-- Your goal --
Your reply must hold the lines from the one containing "pédagogique de qualité." to the end of the entries, copied exactly, with pictures excluded.

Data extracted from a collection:
= = = =

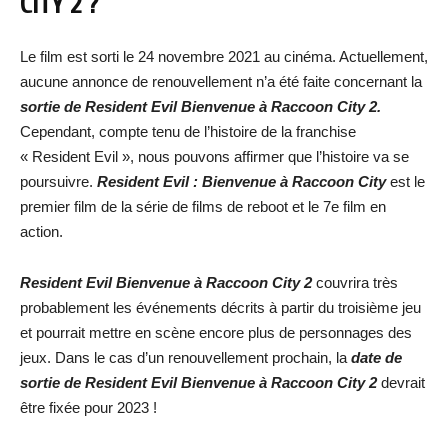
CITY 2 ?
Le film est sorti le 24 novembre 2021 au cinéma. Actuellement,
aucune annonce de renouvellement n’a été faite concernant la
sortie de Resident Evil Bienvenue à Raccoon City 2.
Cependant, compte tenu de l’histoire de la franchise
« Resident Evil », nous pouvons affirmer que l’histoire va se
poursuivre.
Resident Evil : Bienvenue à Raccoon City
est le
premier film de la série de films de reboot et le 7e film en
action.
Resident Evil Bienvenue à Raccoon City 2
couvrira très
probablement les événements décrits à partir du troisième jeu
et pourrait mettre en scène encore plus de personnages des
jeux. Dans le cas d’un renouvellement prochain, la
date de
sortie de Resident Evil Bienvenue à Raccoon City 2
devrait
être fixée pour 2023 !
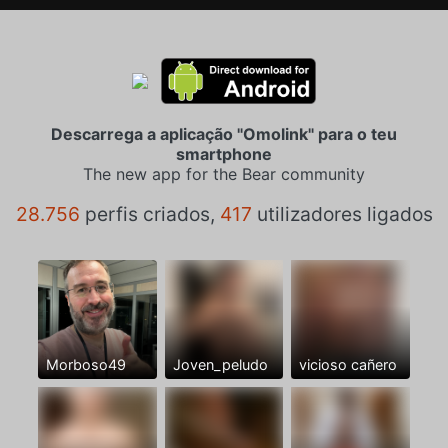
Descarrega a aplicação "Omolink" para o teu
smartphone
The new app for the Bear community
28.756
perfis criados,
417
utilizadores ligados
Morboso49
Joven_peludo
vicioso cañero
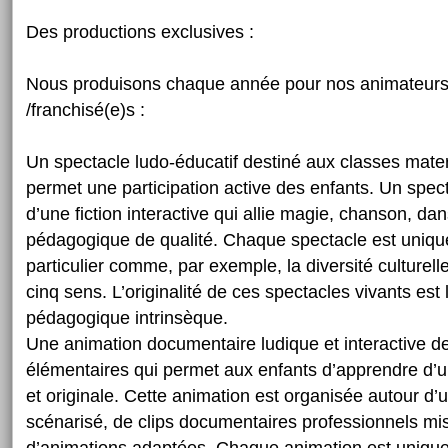
Des productions exclusives :
Nous produisons chaque année pour nos animateurs,
/franchisé(e)s :
Un spectacle ludo-éducatif destiné aux classes mate
permet une participation active des enfants. Un spec
d’une fiction interactive qui allie magie, chanson, dan
pédagogique de qualité. Chaque spectacle est uniqu
particulier comme, par exemple, la diversité culturell
cinq sens. L’originalité de ces spectacles vivants est 
pédagogique intrinsèque.
Une animation documentaire ludique et interactive d
élémentaires qui permet aux enfants d’apprendre d’u
et originale. Cette animation est organisée autour d’u
scénarisé, de clips documentaires professionnels mi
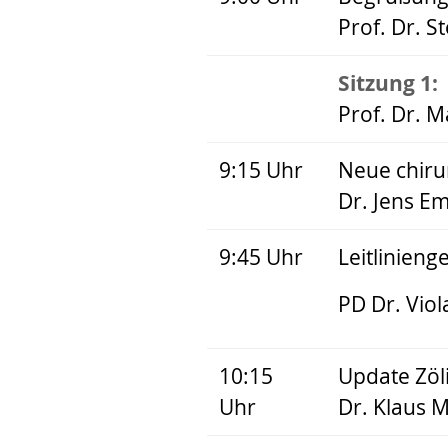
Prof. Dr. S
Sitzung 1:
Prof. Dr. 
9:15 Uhr
Neue chiru
Dr. Jens Em
9:45 Uhr
Leitlinien
PD Dr. Vi
10:15
Update Zöl
Uhr
Dr. Klaus M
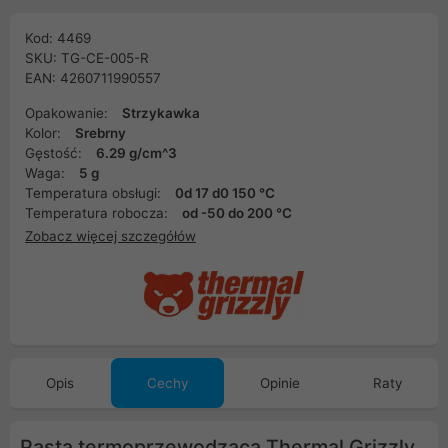
Kod: 4469
SKU: TG-CE-005-R
EAN: 4260711990557
Opakowanie:
Strzykawka
Kolor:
Srebrny
Gęstość:
6.29 g/cm^3
Waga:
5 g
Temperatura obsługi:
0d 17 d0 150 °C
Temperatura robocza:
od -50 do 200 °C
Zobacz więcej szczegółów
Opis
Cechy
Opinie
Raty
Pasta termoprzewodząca Thermal Grizzly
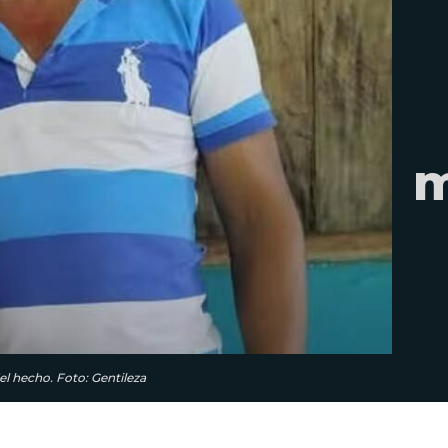
m
el hecho. Foto: Gentileza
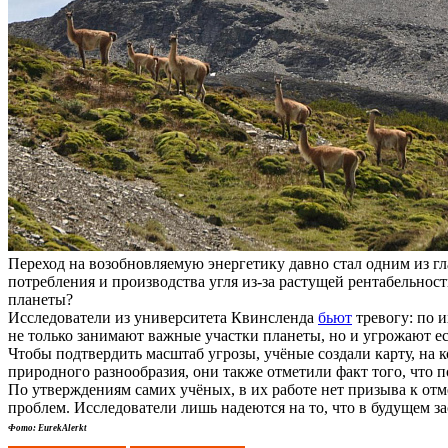
Переход на возобновляемую энергетику давно стал одним из г
потребления и производства угля из-за растущей рентабельнос
планеты?
Исследователи из университета Квинсленда
бьют
тревогу: по 
не только занимают важные участки планеты, но и угрожают е
Чтобы подтвердить масштаб угрозы, учёные создали карту, на
природного разнообразия, они также отметили факт того, что
По утверждениям самих учёных, в их работе нет призыва к отм
проблем. Исследователи лишь надеются на то, что в будущем
Фото: EurekAlerkt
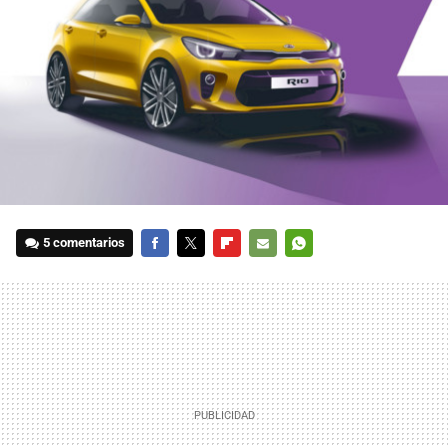
5 comentarios
FACEBOOK
TWITTER
FLIPBOARD
E-
WHATSAPP
MAIL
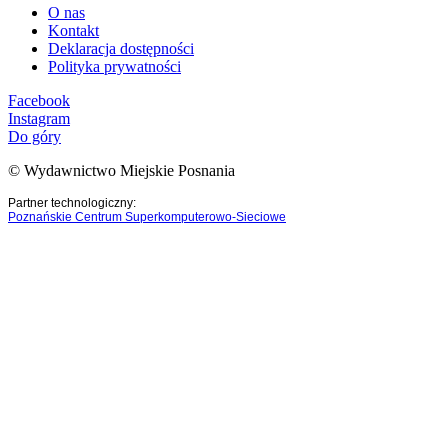
O nas
Kontakt
Deklaracja dostępności
Polityka prywatności
Facebook
Instagram
Do góry
© Wydawnictwo Miejskie Posnania
Partner technologiczny:
Poznańskie Centrum Superkomputerowo-Sieciowe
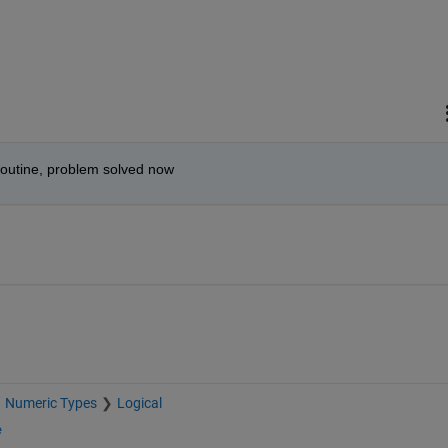
 routine, problem solved now
Numeric Types
Logical
e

= = = =

-- Solution for this task --
pédagogique de qualité. Chaque spectacle est uniqu
particulier comme, par exemple, la diversité culturell
cinq sens. L’originalité de ces spectacles vivants est 
pédagogique intrinsèque.
Une animation documentaire ludique et interactive d
élémentaires qui permet aux enfants d’apprendre d’u
et originale. Cette animation est organisée autour d’u
scénarisé, de clips documentaires professionnels mi
Prof. Dr. S
Sitzung 1:
Prof. Dr. 
9:15 Uhr
Neue chiru
Dr. Jens Em
9:45 Uhr
Leitlinien
PD Dr. Vi
10:15
Update Zöl
Uhr
Dr. Klaus M
Kod: 4469
SKU: TG-CE-005-R
EAN: 4260711990557
Opakowanie:
Strzykawka
Kolor:
Srebrny
Gęstość:
6.29 g/cm^3
Waga:
5 g
Temperatura obsługi:
0d 17 d0 150 °C
Temperatura robocza:
od -50 do 200 °C
Zobacz więcej szczegółów
Opis
Cechy
Opinie
Raty
Pasta termoprzewodząca Thermal Grizzly
m
el hecho. Foto: Gentileza
Переход на возобновляемую энергетику давно стал одним из г
потребления и производства угля из-за растущей рентабельнос
планеты?
Исследователи из университета Квинсленда
бьют
тревогу: по 
не только занимают важные участки планеты, но и угрожают е
Чтобы подтвердить масштаб угрозы, учёные создали карту, на
природного разнообразия, они также отметили факт того, что
По утверждениям самих учёных, в их работе нет призыва к отм
проблем. Исследователи лишь надеются на то, что в будущем
Фото: EurekAlerkt
5 comentarios
FACEBOOK
TWITTER
FLIPBOARD
E-
WHATSAPP
MAIL
O nas
Kontakt
Deklaracja dostępności
Polityka prywatności
Facebook
Instagram
Do góry
© Wydawnictwo Miejskie Posnania
Partner technologiczny:
Poznańskie Centrum Superkomputerowo-Sieciowe
 routine, problem solved now
Numeric Types
Logical
e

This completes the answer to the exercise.